Photos: Top Left: A view of the city of Kigali taken from the Genocide Memorial Museum. Top Right: Women selling fruit on the main street. Bottom Left:  Judi and I in front of the  Sainte Famille Church, where approximately 2000 Tutsi had taken refugee from Interahamwe - the majority of whom were massacred.

In the Land of 1000 Hills

There are those that say it is better to travel than to arrive.  I don’t think that they have ever flown Kenyan Airways to Kigali.  After an interminable layover in the Nairobi airport, where I learned how to solve a Sudoku puzzle for the first time, we arrived in Kigali.  We were met by the director of the Hotel Mille Collines who drove us directly to the hotel.  We knew we were tired from the journey, but we thought we were hallucinating when we pulled into the hotel grounds and saw roadblocks, trucks filled with Rwandans clutching each other tightly, and ruffians wielding machetes.  It was not the welcome we had expected.  It turned out that we had arrived on the final day of shooting - this time of a film dedicated to Romeo Dallaire. It proved to be only the beginning of a surreal week in Rwanda.

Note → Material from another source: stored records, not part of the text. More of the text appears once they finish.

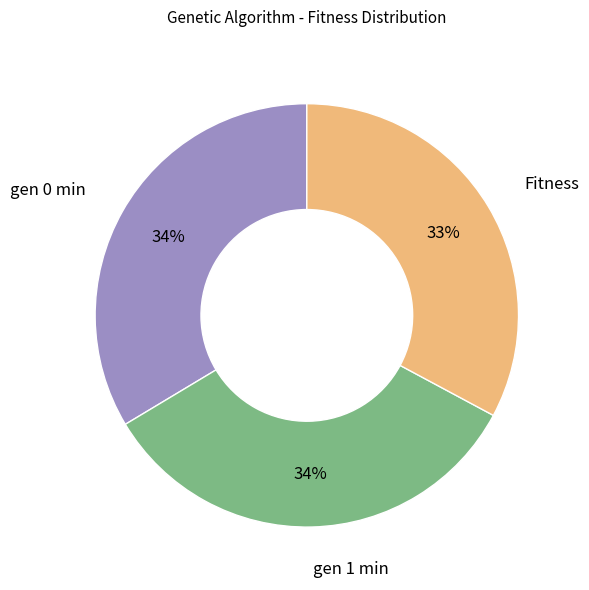

Is the sum of Fitness and gen 0 min greater than half?

Yes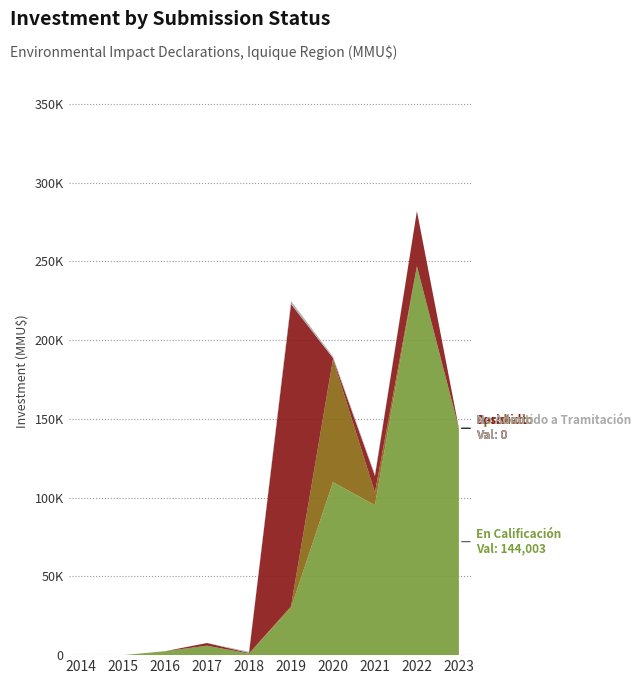

Reading right to left, transcribe all the data shown in this chart.

En Calificación: 2023=144003	2022=246870	2021=95197	2020=109811	2019=30000	2018=1000	2017=6000	2016=2500	2015=0	2014=0
Aprobado: 2023=0	2022=0	2021=8000	2020=78000	2019=1000	2018=0	2017=0	2016=0	2015=0	2014=0
Desistido: 2023=0	2022=35000	2021=10590	2020=811	2019=191858	2018=400	2017=1700	2016=0	2015=0	2014=0
No Admitido a Tramitación: 2023=0	2022=0	2021=960	2020=1000	2019=1958	2018=800	2017=0	2016=0	2015=0	2014=0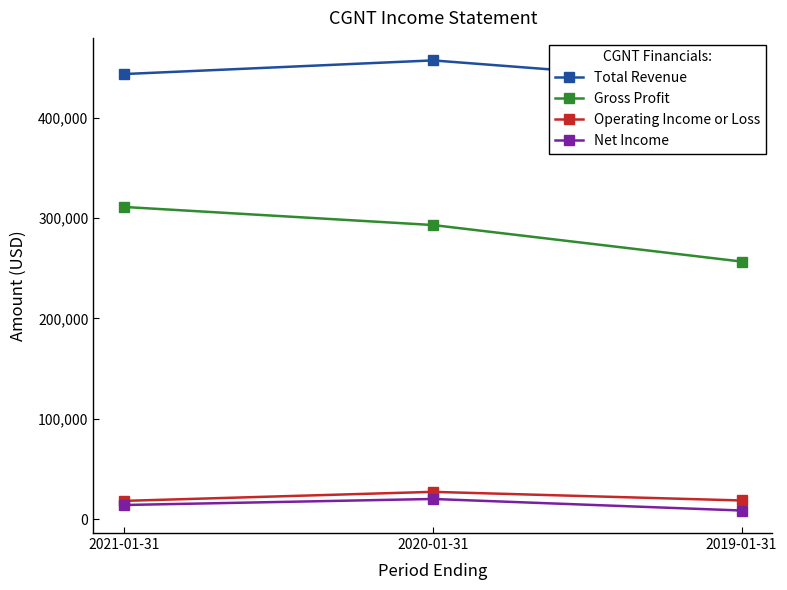

What value does the Operating Income or Loss series have at 2020-01-31, to the nearest 10?

27300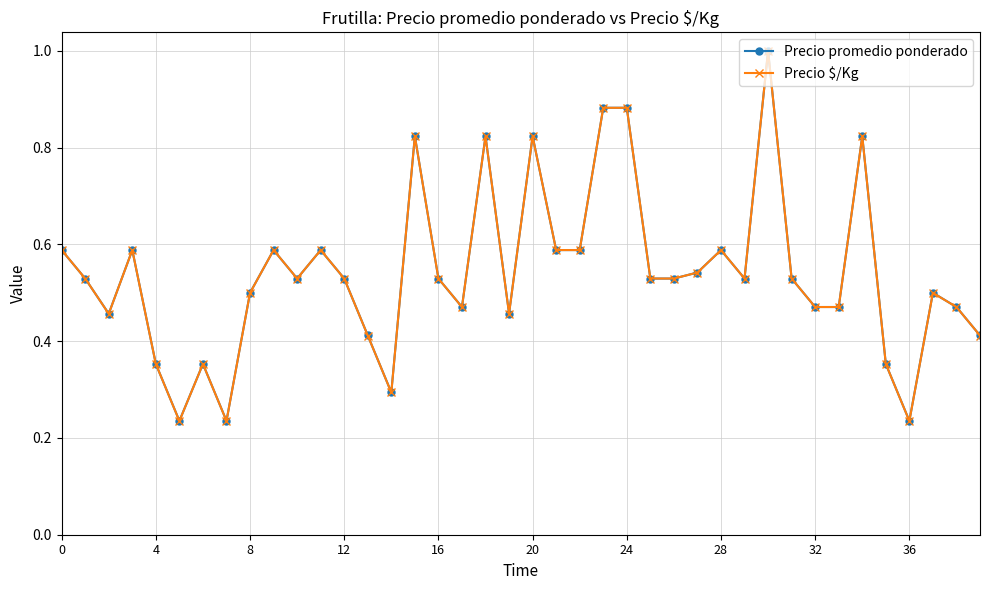

How many lines are shown in the chart?

2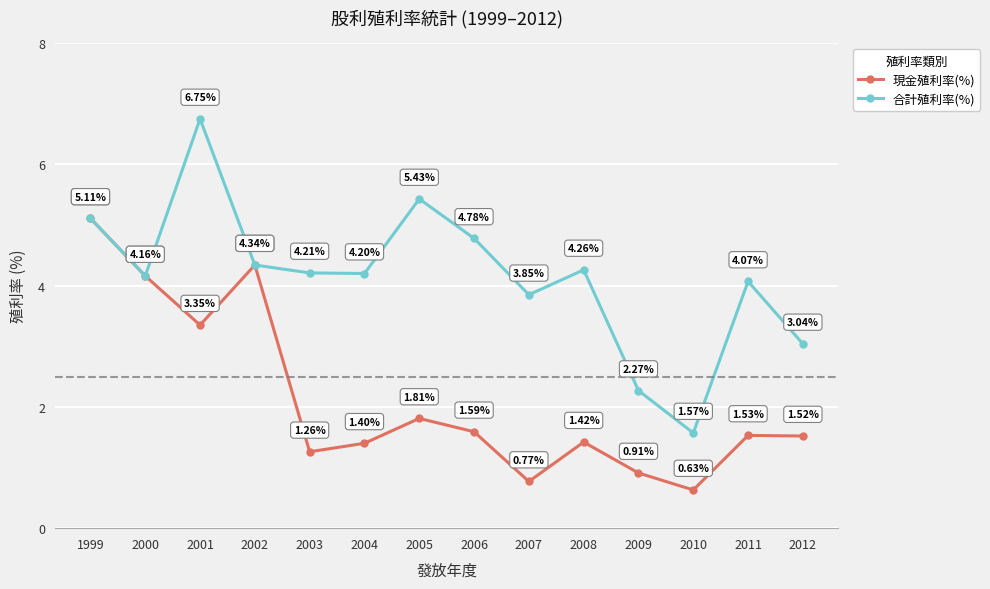

True or false: 現金殖利率(%) has more than 0 points higher than both neighbors.

True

Judi and I decided to make the most out of our first day by going directly to the Genocide Memorial Center.  The memorial appeared to have been influenced by the USHMM (US Holocaust Memorial Museum) in Washington.  There was a room with pictures of the victims of the genocide - most of them donated to the museum by surviving family members.  The main portion of the exhibit is a history of the events that led up to the genocide in April 1994. Once the curator was able to get the electricity back on, we were able to see how the Rwandans have chosen to document their national tragedy.

In general, the exhibit focuses on the atrocities committed by the Hutus against the Tutsis.  Close to one million Tutsis died in the genocide. There is, however, no discussion of the fact that in neighboring Burundi, the murder of Hutus by Tutis was used as propaganda to stoke suspicion of the Tutsi - or that there were several Hutu who hid and thereby saved Tutsi - or that there were atrocities committed by the RPF as they liberated Rwanda and stopped the genocide.  There is definitely a pro-government feel to the museum - with Paul Kagame being praised throughout. Later in the trip, we would hear video testimony that ended with “and this is why we must obey our president.”

In spite of an apparent - and not altogether subtle - politicization of the genocide, the museum is incredibly moving. They have integrated video testimony throughout the museum - and there were many young Rwandans coming to the museum to listen to them - and at times finding it all a bit overwhelming. The final room of the museum gives faces to the children who died in the genocide.  Stories of the brutality of their deaths are in sharp contrast to the happy, playful children in the photos. As a teacher, I found this one of the most painful exhibits we would see.